Creating an asset lifecycle

Keeping track of your physical and digital assets is an important step in maintaining the security of your environment.

An asset lifecycle has three key stages that need to be covered: purchase or development, maintenance, and decommission. Below are details of how each step should be designed.

Purchase and development

Record new assets

The beginning of the lifecycle starts with creating a process to record new hardware and software assets. This allows you to start from the beginning, and then move onto recording existing assets once you are done. This also prevents any new assets from falling through the gaps.

Identifying existing assets can be a challenge. See our embedding existing assets guide for some details on how you can include these in your lifecycle.

Identifying existing assets

Creating a new asset recording process will take effort from multiple groups within the organisation. It's important that the process and tools used work for each group and meet everyone's needs.

The following details should be recorded for each asset:

  • type of asset
  • asset owner, or someone responsible for keeping the asset maintained
  • vendor, developer, or person responsible for supplying patches
  • location of the asset, both physical and network (or digital) location
  • unique reference number or serial number to identify the right physical asset
  • system that the asset supports
  • end-of-life or end-of-support date (if set), and
  • software versions and enabled services.

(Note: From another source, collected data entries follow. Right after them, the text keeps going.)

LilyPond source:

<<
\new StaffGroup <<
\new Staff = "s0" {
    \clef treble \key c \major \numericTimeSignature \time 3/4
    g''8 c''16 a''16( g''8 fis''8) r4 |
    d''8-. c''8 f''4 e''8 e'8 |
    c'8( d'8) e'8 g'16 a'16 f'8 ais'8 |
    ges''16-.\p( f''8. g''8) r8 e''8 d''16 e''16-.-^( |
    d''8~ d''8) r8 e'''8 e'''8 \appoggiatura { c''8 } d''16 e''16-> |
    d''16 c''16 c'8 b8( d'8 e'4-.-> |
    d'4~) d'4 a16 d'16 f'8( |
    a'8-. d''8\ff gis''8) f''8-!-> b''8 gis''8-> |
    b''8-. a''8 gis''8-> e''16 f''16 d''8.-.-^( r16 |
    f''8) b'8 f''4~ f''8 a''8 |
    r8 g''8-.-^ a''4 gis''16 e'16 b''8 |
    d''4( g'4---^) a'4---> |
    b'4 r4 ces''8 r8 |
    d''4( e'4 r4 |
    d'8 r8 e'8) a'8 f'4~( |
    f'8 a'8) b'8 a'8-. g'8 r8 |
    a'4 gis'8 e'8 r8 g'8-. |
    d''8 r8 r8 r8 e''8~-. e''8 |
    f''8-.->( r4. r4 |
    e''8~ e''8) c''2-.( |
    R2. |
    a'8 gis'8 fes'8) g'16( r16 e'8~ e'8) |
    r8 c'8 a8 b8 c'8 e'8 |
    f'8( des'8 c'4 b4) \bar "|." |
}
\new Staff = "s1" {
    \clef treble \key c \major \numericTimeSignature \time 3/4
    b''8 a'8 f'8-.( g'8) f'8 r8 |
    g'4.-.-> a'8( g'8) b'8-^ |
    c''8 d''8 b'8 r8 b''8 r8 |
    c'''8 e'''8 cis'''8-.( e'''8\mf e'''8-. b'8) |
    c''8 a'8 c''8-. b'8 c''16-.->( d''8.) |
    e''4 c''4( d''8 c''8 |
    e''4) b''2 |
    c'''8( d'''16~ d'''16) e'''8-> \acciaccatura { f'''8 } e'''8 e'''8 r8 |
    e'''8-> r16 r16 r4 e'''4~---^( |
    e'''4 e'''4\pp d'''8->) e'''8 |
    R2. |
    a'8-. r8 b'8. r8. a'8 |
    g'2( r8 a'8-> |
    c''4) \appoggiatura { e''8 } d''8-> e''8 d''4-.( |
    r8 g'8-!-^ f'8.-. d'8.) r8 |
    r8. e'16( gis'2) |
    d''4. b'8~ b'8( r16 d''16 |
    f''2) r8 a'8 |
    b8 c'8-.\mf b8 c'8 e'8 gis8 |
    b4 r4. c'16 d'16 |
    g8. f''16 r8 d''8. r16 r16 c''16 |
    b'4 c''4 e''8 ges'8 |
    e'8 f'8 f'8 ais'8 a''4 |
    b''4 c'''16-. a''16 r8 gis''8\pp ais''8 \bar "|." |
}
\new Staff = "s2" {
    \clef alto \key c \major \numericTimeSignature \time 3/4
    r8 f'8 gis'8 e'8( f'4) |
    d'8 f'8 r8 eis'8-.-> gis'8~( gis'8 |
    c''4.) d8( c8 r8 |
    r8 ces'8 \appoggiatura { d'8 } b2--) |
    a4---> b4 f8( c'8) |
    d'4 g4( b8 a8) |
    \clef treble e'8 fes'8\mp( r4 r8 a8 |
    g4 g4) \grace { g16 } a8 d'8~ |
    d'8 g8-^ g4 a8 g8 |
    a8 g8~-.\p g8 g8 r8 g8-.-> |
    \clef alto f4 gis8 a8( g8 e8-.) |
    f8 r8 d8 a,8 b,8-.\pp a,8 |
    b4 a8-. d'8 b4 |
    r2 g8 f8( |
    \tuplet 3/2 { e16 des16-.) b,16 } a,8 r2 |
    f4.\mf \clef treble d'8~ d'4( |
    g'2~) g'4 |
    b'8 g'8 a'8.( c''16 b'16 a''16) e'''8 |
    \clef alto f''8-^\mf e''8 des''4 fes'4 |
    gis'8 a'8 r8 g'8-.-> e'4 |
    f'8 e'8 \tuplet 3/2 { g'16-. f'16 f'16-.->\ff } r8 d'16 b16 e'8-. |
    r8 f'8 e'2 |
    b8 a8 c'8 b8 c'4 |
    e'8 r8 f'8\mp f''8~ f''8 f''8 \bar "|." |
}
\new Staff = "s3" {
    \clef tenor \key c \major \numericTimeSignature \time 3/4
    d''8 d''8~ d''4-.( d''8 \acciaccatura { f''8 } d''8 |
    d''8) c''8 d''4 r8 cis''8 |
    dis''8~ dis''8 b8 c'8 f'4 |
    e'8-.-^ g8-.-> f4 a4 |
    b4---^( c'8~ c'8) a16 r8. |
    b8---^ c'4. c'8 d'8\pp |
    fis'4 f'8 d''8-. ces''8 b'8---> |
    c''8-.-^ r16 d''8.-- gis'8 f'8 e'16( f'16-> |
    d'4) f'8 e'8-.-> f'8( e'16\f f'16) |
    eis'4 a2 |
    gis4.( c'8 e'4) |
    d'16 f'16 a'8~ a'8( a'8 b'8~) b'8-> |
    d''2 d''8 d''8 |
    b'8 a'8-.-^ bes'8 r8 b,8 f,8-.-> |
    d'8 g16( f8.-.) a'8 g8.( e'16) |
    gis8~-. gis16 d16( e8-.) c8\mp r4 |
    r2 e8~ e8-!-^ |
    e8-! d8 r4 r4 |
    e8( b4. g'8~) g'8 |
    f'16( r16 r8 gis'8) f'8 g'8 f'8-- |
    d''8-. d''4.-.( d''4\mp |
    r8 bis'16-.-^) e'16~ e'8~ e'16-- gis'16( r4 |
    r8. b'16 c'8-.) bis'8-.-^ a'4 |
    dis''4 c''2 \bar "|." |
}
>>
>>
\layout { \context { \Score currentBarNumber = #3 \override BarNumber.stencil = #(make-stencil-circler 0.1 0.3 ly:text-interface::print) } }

To make sure you are including all the right IT assets, make sure you are covering the following:

  • user devices such as desktops, mobile phones, tablets, and laptops
  • peripheral equipment such as keyboards, docking stations, printers, fax machines, and scanners
  • network equipment such as routers, switches, and access cameras
  • system infrastructure including locally hosted and cloud hosted servers and supporting components, backups, and supporting network components
  • software including the types of software used and any licenses.

Harden new assets

After the asset has been recorded, it needs to be hardened before it's used. This is a great way to embed other security controls into the life of the asset. Hardening means:

  • removing default accounts or changing their default passwords
  • disabling any unused services and closing unnecessary ports, and
  • updating the software to the latest release.

See our other critical control guides for details on hardening assets. 

Critical Controls 

Maintenance

Tie in your patching and vulnerability management processes

Keeping a record of all assets can help you make sure all your assets are patched, and there are no unknown assets on your network.

Your asset records can help you understand where you should be getting your patches from and who in the organisation is responsible for applying those patches. As new assets are bought or developed, ensure that these are incorporated into existing patching processes. By cross referencing against the asset list, you can ensure that patching processes cover all existing assets.

Creating a patching process

A vulnerability management process should help your organisation identify any unpatched or insecure assets on your network. Your asset record can be a valuable tool for this process so you can confirm if any assets found are yours, or if they need to be investigated.

Plan for legacy systems

Unsupported assets need to be replaced as soon as possible to reduce the risk to your environment. Vendors often announce these dates well in advance to give their customers time to migrate off. This date needs to be recorded and communicated once it is announced so the organisations can assess the systems they support and what the options are for mitigating or migrating.

Mitigating legacy systems

Decommissioning

Remove assets

Once an asset has reached the end of its life, you need to follow a decommissioning process to remove it from your environment. Every asset will be different. Here are some key points to consider:

  • Ensure the asset is no longer in use. Before you plan to turn it off, take steps to re-route any traffic or use to other assets.
  • Review your asset retention standards and requirements. Before you start disposing of assets, be sure to consider any data retention standards that apply to you and your oragnisation. You want to make sure you can restore data from a backup, even if the original assets that supported the system are gone.
  • Turn off the asset and remove any related dependencies. An asset can depend on multiple components for function. This includes DNS records, firewall rules, physical wiring, and even other assets. Physical assets will need to be powered off, and any digital breadcrumbs will need to be removed.
  • Save and secure any brand-related or public dependencies. Some dependencies that an asset uses may also be used by other people, such as domain names and static IP addresses. These are often associated directly with your organisation and are used as a symbol of trust so others know they are communicating with you. If these are no longer going to be used, don't delete them. Instead, re-direct them to your new assets. By staying in control of these assets, you reduce the risks of an attacker using these branded assets to attack or scam others.

Dispose of assets

After you have gone through the steps of removing the asset from your environment, you can consider how to dispose of any related physical hardware. When disposing of physical devices, it is important to ensure that you do not leave your organizations’ information on them:

  1. Sanitise the asset, or securely remove all data from the asset. This is especially the case for any assets that hold sensitive information. If you’re unsure what data was on the device, it's better to go through a sanitisation process to be safe.
  2. Destroying or selling the device. If your organisation is considering selling the asset, you need to be confident that the asset has been completely sanitised of data. If the asset contained sensitive data, you may want to avoid this risk and just opt to destroy the asset. You can contact a professional asset destruction company to assist and make sure they are properly destroyed.

If your organisation is going to re-use or re-purpose the asset inside the organisation, it is important to still make sure it is sanitised. That way you know you are starting from a clean asset.